While you copy the lines below, skip the pictures and keep the rest exact.

━━━━━ Given data ━━━━━

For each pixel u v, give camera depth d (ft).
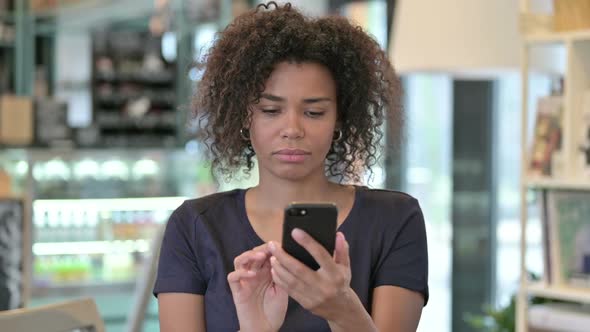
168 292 6.84
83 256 18.17
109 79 22.22
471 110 19.74
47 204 17.98
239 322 6.33
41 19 21.59
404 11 13.50
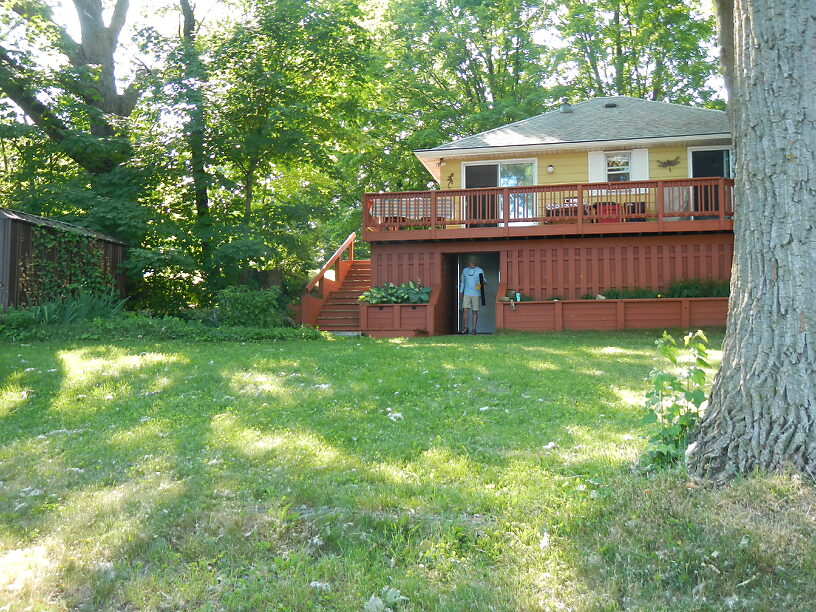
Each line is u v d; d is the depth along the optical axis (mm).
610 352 12023
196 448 6258
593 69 32344
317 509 4641
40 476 5527
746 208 4648
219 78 19594
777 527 3693
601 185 18516
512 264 19344
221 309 16734
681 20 28984
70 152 18578
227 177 21188
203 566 3770
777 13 4543
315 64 20578
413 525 4309
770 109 4539
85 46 21484
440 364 10453
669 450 4785
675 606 3285
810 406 4219
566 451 5953
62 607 3355
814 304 4309
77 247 16578
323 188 25938
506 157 21422
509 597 3393
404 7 29828
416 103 29781
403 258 19906
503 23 29531
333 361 10766
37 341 12898
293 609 3357
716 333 15938
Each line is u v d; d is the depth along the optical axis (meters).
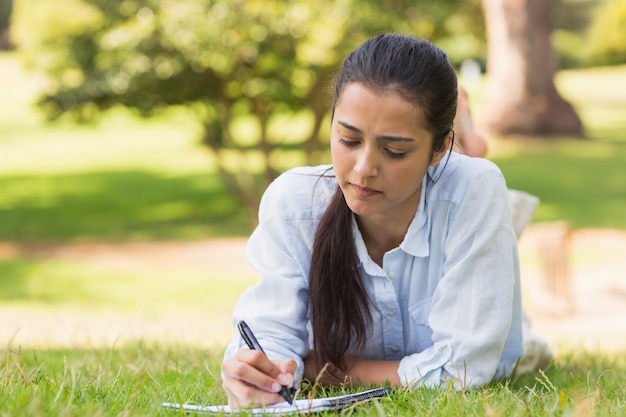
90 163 26.14
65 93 14.91
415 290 3.42
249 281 14.17
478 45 25.83
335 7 13.84
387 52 2.87
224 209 20.06
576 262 14.48
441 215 3.33
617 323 10.30
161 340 6.21
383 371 3.37
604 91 35.31
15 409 2.69
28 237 17.94
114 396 3.08
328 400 2.95
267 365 2.96
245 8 13.82
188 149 27.52
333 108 2.98
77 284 13.99
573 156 23.67
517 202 4.34
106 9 14.21
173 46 13.97
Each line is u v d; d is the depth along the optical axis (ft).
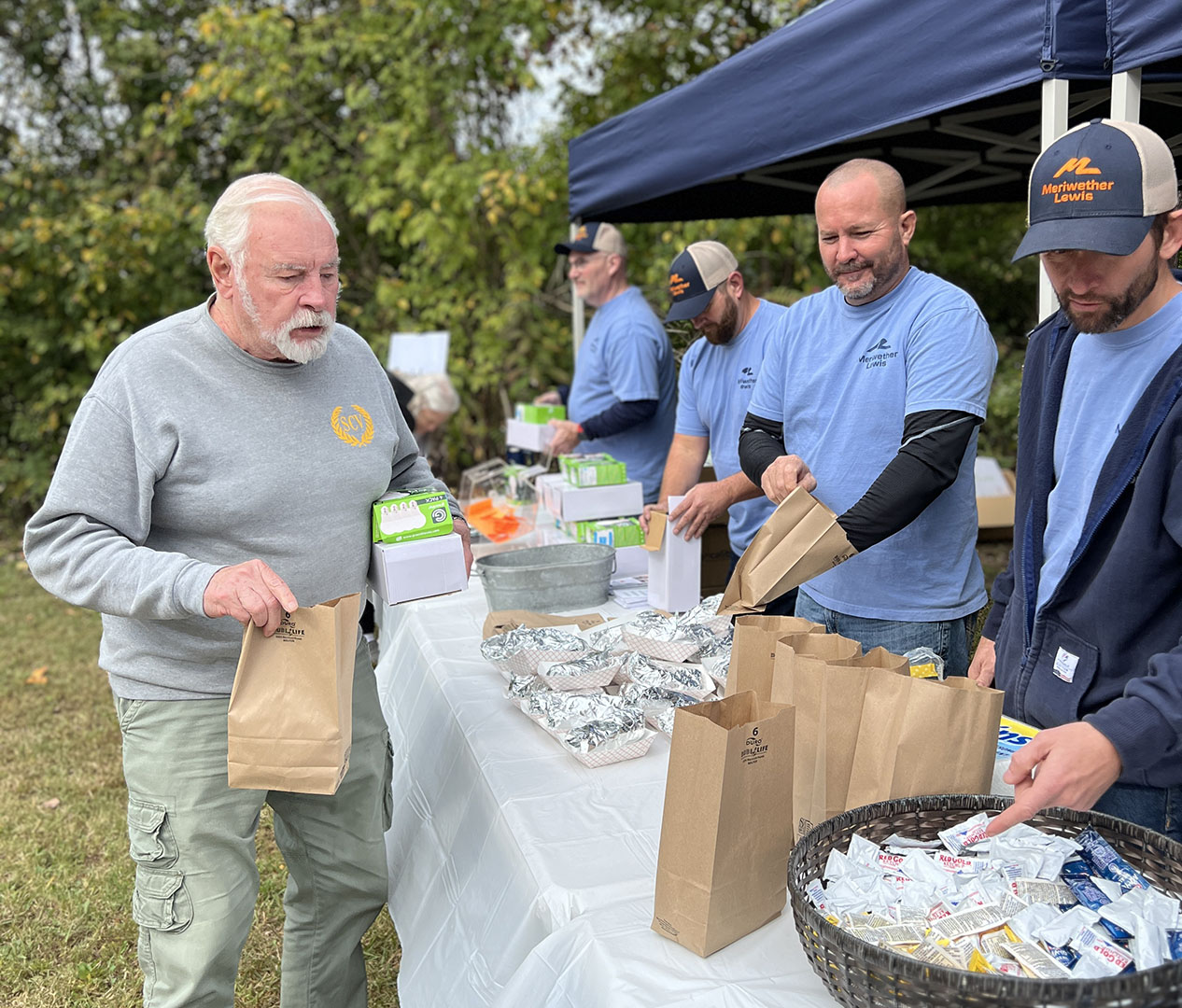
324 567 5.18
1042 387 5.01
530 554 7.99
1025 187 15.07
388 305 24.23
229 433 4.87
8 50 26.58
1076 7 5.90
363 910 5.74
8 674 15.24
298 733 4.24
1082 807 3.33
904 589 6.83
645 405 11.59
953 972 2.60
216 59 26.12
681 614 7.06
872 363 6.72
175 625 4.85
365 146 23.04
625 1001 3.24
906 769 3.78
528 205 22.12
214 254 4.75
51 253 24.16
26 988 7.87
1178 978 2.58
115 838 10.18
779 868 3.64
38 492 25.55
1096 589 4.41
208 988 4.90
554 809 4.60
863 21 7.47
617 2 23.39
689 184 10.31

━━━━━

◆ Solution for this problem
For each pixel u v, give camera depth d (ft).
168 292 6.84
83 256 18.17
109 79 22.22
471 110 19.74
47 204 17.98
239 322 6.33
41 19 21.59
404 11 13.50
Each line is u v d; d is the depth along the optical axis (mm).
610 352 12023
196 448 6258
593 69 32344
317 509 4641
40 476 5527
746 208 4648
219 78 19594
777 527 3693
601 185 18516
512 264 19344
221 309 16734
681 20 28984
70 152 18578
227 177 21188
203 566 3770
777 13 4543
315 64 20578
413 525 4309
770 109 4539
85 46 21484
440 364 10453
669 450 4785
675 606 3285
810 406 4219
566 451 5953
62 607 3355
814 304 4309
77 247 16578
323 188 25938
506 157 21422
509 597 3393
404 7 29828
416 103 29781
403 258 19906
503 23 29531
333 361 10766
37 341 12898
293 609 3357
716 333 15938
Each line is u v d; d is the depth along the optical axis (meters).
90 163 26.14
65 93 14.91
415 290 3.42
249 281 14.17
478 45 25.83
335 7 13.84
387 52 2.87
224 209 20.06
576 262 14.48
441 215 3.33
617 323 10.30
161 340 6.21
383 371 3.37
604 91 35.31
15 409 2.69
28 237 17.94
114 396 3.08
328 400 2.95
267 365 2.96
245 8 13.82
188 149 27.52
333 108 2.98
77 284 13.99
573 156 23.67
517 202 4.34
106 9 14.21
173 46 13.97
Each line is u v d; d is the depth along the optical axis (ft).
324 567 5.18
1042 387 5.01
530 554 7.99
1025 187 15.07
388 305 24.23
229 433 4.87
8 50 26.58
1076 7 5.90
363 910 5.74
8 674 15.24
298 733 4.24
1082 807 3.33
904 589 6.83
645 405 11.59
953 972 2.60
216 59 26.12
681 614 7.06
872 363 6.72
175 625 4.85
365 146 23.04
625 1001 3.24
906 769 3.78
528 205 22.12
214 254 4.75
51 253 24.16
26 988 7.87
1178 978 2.58
115 838 10.18
779 868 3.64
38 492 25.55
1096 589 4.41
208 988 4.90
554 809 4.60
863 21 7.47
617 2 23.39
689 184 10.31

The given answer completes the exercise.